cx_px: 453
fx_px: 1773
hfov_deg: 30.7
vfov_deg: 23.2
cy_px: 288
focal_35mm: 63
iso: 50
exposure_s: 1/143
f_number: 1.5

★ ★ ★ ★ ★ ★ ★

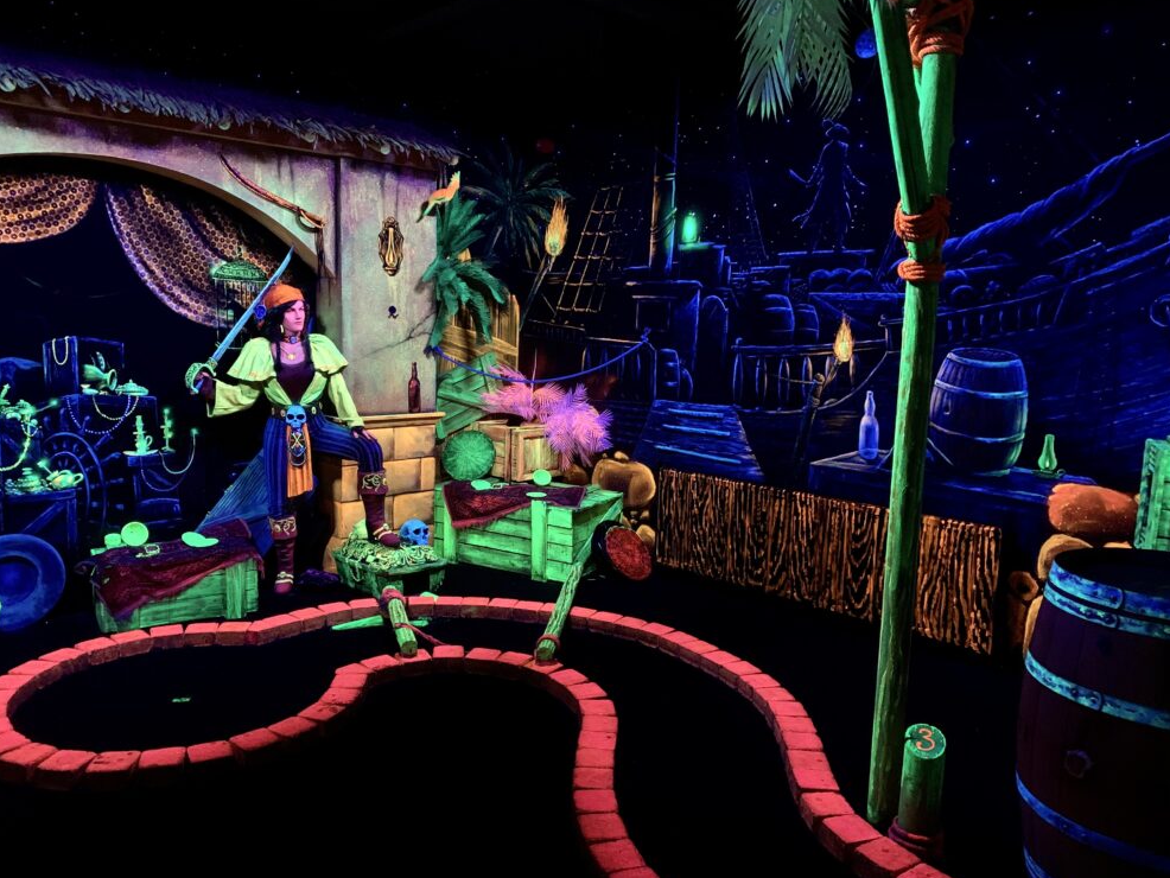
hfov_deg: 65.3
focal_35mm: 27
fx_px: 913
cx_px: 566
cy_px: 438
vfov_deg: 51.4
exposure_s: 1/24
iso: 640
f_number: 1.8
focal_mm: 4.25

★ ★ ★ ★ ★ ★ ★

Among the entries above, the lines between the ones containing "focal_35mm: 27" and "focal_mm: 4.25", inclusive, are to be transcribed exactly. No other line is to be given.

§ Response box
focal_35mm: 27
fx_px: 913
cx_px: 566
cy_px: 438
vfov_deg: 51.4
exposure_s: 1/24
iso: 640
f_number: 1.8
focal_mm: 4.25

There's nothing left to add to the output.